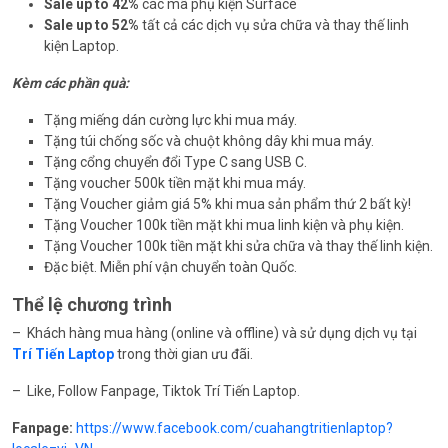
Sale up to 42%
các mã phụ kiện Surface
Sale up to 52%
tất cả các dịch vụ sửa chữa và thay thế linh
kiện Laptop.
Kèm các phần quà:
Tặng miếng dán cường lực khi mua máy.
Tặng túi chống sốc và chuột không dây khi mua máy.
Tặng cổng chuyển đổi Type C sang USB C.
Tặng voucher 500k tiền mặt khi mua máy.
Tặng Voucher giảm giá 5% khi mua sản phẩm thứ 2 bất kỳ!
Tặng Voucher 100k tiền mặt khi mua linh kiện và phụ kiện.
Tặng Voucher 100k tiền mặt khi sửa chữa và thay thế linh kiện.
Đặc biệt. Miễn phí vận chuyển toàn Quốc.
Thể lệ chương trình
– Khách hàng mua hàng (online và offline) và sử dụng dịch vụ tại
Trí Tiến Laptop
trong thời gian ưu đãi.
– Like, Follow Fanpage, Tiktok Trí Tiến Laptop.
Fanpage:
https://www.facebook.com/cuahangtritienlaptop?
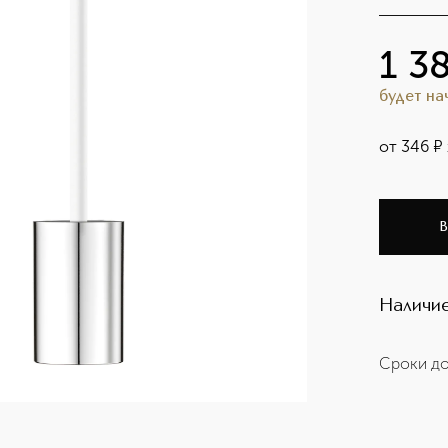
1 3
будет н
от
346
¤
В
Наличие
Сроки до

^^^^^^^^

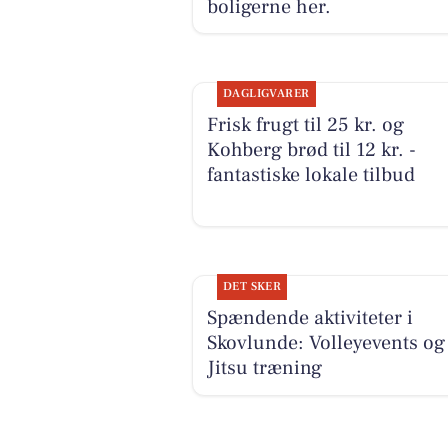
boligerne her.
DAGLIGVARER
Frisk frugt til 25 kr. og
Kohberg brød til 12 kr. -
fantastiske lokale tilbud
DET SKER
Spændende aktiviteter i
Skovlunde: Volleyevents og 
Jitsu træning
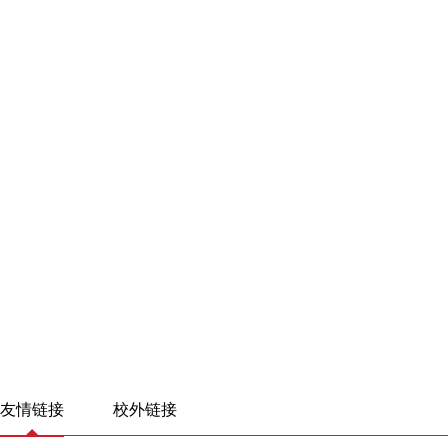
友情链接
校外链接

^^^^^^^^

Please return every line in the data that includes the string "Tặng".

Tặng miếng dán cường lực khi mua máy.
Tặng túi chống sốc và chuột không dây khi mua máy.
Tặng cổng chuyển đổi Type C sang USB C.
Tặng voucher 500k tiền mặt khi mua máy.
Tặng Voucher giảm giá 5% khi mua sản phẩm thứ 2 bất kỳ!
Tặng Voucher 100k tiền mặt khi mua linh kiện và phụ kiện.
Tặng Voucher 100k tiền mặt khi sửa chữa và thay thế linh kiện.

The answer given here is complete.